═══ EXERCISE DATA

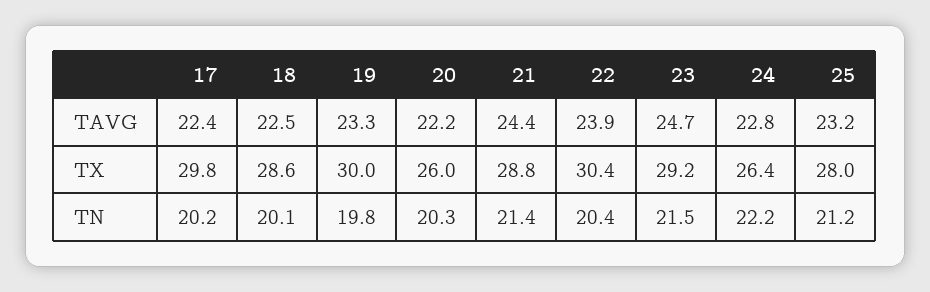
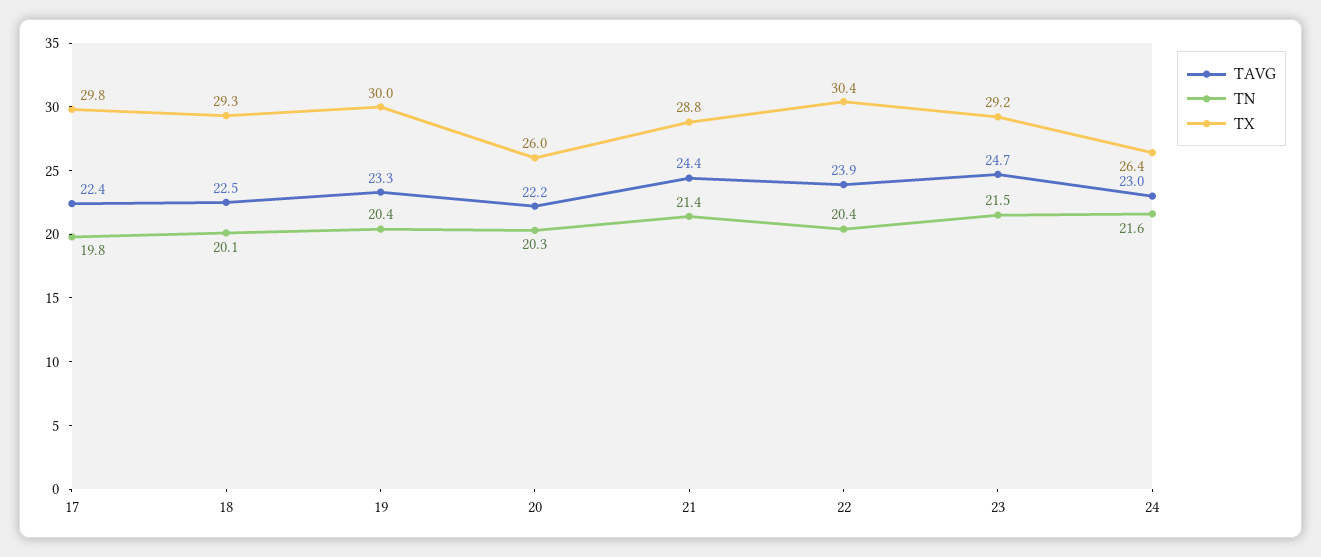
  {
    "TAVG": {
      "17": 22.4,
      "18": 22.5,
      "19": 23.3,
      "20": 22.2,
      "21": 24.4,
      "22": 23.9,
      "23": 24.7,
-     "24": 22.8,
+     "24": 23
-     "25": 23.2
    },
    "TX": {
      "17": 29.8,
-     "18": 28.6,
+     "18": 29.3,
      "19": 30,
      "20": 26,
      "21": 28.8,
      "22": 30.4,
      "23": 29.2,
-     "24": 26.4,
+     "24": 26.4
-     "25": 28
    },
    "TN": {
-     "17": 20.2,
+     "17": 19.8,
      "18": 20.1,
-     "19": 19.8,
+     "19": 20.4,
      "20": 20.3,
      "21": 21.4,
      "22": 20.4,
      "23": 21.5,
-     "24": 22.2,
+     "24": 21.6
-     "25": 21.2
    }
  }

══════

= BRIEF =
The entries above should be written out in full, and any picture in them left out.

= ANSWER =
  {
    "TAVG": {
      "17": 22.4,
      "18": 22.5,
      "19": 23.3,
      "20": 22.2,
      "21": 24.4,
      "22": 23.9,
      "23": 24.7,
-     "24": 22.8,
+     "24": 23
-     "25": 23.2
    },
    "TX": {
      "17": 29.8,
-     "18": 28.6,
+     "18": 29.3,
      "19": 30,
      "20": 26,
      "21": 28.8,
      "22": 30.4,
      "23": 29.2,
-     "24": 26.4,
+     "24": 26.4
-     "25": 28
    },
    "TN": {
-     "17": 20.2,
+     "17": 19.8,
      "18": 20.1,
-     "19": 19.8,
+     "19": 20.4,
      "20": 20.3,
      "21": 21.4,
      "22": 20.4,
      "23": 21.5,
-     "24": 22.2,
+     "24": 21.6
-     "25": 21.2
    }
  }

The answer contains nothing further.